There is also the question of what happened in October 2020 to turn the department’s interest back to Mackey, and why Mackey was then only charged months later, on Jan. 22. Additionally complicating the story is the fact that Mackey was charged by criminal complaint, rather than indictment—a move prosecutors typically make when they need to move quickly. Mackey’s connection to Gionet could possibly explain this: perhaps Gionet’s recent arrest following the Capitol riot helped the FBI obtain enough additional evidence against Mackey to put the case over the top.
Of course, Jan. 22 also happens to have been the second full day of Joe Biden’s presidency. Whatever the reason that Mackey’s prosecution was delayed until now, the fact is that the Justice Department kept quiet about it as long as an administration remained in office that was keen to undercut investigations into 2016 election inference and that later fired officials for debunking election disinformation in 2020. This doesn’t explain why the FBI picked up the thread again in early October, but the context—that the Justice Department filed a long-belated 2016 information operations case immediately after Trump left office—is hard to ignore.
Though Mackey’s alleged conduct is factually unrelated to the violence in the Capitol, there’s a thematic link between his prosecution and those of the Capitol rioters seeking to overturn Biden’s election. As Ross pointed out in an interview, “The attack on the Capitol was to disenfranchise voters who didn’t vote in a particular way, and it was organized largely online”—an echo of Mackey’s tweets. And the use of a Reconstruction-era statute to prosecute Mackey also recalls the conversation around the potential use of seditious conspiracy statutes—first passed in 1861 in response to the outbreak of the Civil War—to prosecute those in the Capitol mob.
From 2016 to 2020, the discussion around disinformation has shifted from a focus on false and misleading information from abroad to the lies that come from within the U.S. itself. The Capitol riot, and the months of lies by Trump about election integrity that led up to it, accelerated that shift. In a sense, the delay in charging Mackey reflects this change too. The federal government has moved from prosecuting Russian trolls for trying to suppress voting, and discourage Black voters in particular, to prosecuting an American for trying to do the same thing. But the fact that Mackey’s alleged conduct took place four years ago, and is only being charged now, is also a reminder that disinformation from within—and, along with it, an increasing disconnection from truth and increasing radicalization on the part of the American right—has always been the core of the problem, even if it’s only now being recognized as such.
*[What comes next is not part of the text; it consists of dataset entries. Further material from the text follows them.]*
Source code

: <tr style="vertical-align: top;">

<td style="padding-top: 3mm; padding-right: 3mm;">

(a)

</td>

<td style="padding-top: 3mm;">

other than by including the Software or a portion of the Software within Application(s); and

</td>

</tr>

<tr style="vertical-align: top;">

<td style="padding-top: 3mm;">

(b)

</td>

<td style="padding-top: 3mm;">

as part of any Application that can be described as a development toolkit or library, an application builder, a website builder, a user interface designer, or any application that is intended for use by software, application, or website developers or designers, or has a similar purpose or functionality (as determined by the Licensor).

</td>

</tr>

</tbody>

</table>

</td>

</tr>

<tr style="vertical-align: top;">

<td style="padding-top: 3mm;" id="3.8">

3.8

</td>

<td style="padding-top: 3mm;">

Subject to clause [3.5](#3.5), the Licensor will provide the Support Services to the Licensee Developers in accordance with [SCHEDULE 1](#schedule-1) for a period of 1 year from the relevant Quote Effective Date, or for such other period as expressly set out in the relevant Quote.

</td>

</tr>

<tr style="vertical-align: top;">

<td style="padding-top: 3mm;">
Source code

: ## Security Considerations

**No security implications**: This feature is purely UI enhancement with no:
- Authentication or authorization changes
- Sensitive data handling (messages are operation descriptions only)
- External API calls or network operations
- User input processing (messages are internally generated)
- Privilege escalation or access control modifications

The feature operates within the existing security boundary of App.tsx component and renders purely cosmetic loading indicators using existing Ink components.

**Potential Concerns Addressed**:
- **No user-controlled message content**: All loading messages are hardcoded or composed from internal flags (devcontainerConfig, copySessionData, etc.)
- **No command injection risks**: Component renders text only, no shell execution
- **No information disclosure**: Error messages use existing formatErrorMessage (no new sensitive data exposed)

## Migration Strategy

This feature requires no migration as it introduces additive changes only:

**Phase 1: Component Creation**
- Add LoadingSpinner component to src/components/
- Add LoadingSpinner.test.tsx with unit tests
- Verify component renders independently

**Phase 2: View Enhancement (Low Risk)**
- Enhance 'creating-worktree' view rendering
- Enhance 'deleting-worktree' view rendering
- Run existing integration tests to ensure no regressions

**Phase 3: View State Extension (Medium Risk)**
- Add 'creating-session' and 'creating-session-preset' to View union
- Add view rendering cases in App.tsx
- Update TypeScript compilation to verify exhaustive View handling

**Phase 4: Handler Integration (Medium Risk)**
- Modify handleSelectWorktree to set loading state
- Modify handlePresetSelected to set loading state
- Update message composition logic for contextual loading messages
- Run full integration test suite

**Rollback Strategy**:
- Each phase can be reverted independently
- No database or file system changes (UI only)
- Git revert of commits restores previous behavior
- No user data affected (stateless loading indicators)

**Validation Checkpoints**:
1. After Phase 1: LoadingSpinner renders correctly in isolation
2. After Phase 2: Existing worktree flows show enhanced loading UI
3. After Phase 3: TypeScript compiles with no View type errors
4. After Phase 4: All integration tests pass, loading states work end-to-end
That problem is not going away. The day that Mackey was charged, Fox News host Tucker Carlson featured Mackey’s case on his 9 p.m. show, arguing that “Joe Biden’s Justice Department” was unfairly persecuting Mackey for his political beliefs. Mackey, Carlson said, was just a “conservative journalist”; he had done nothing wrong. Carlson warned his viewers about the danger of jackbooted thugs silencing dissent under the Biden administration. “Arresting people for memes,” he said, “banning whole social media sites—a crackdown like this cannot help but create domestic extremism.”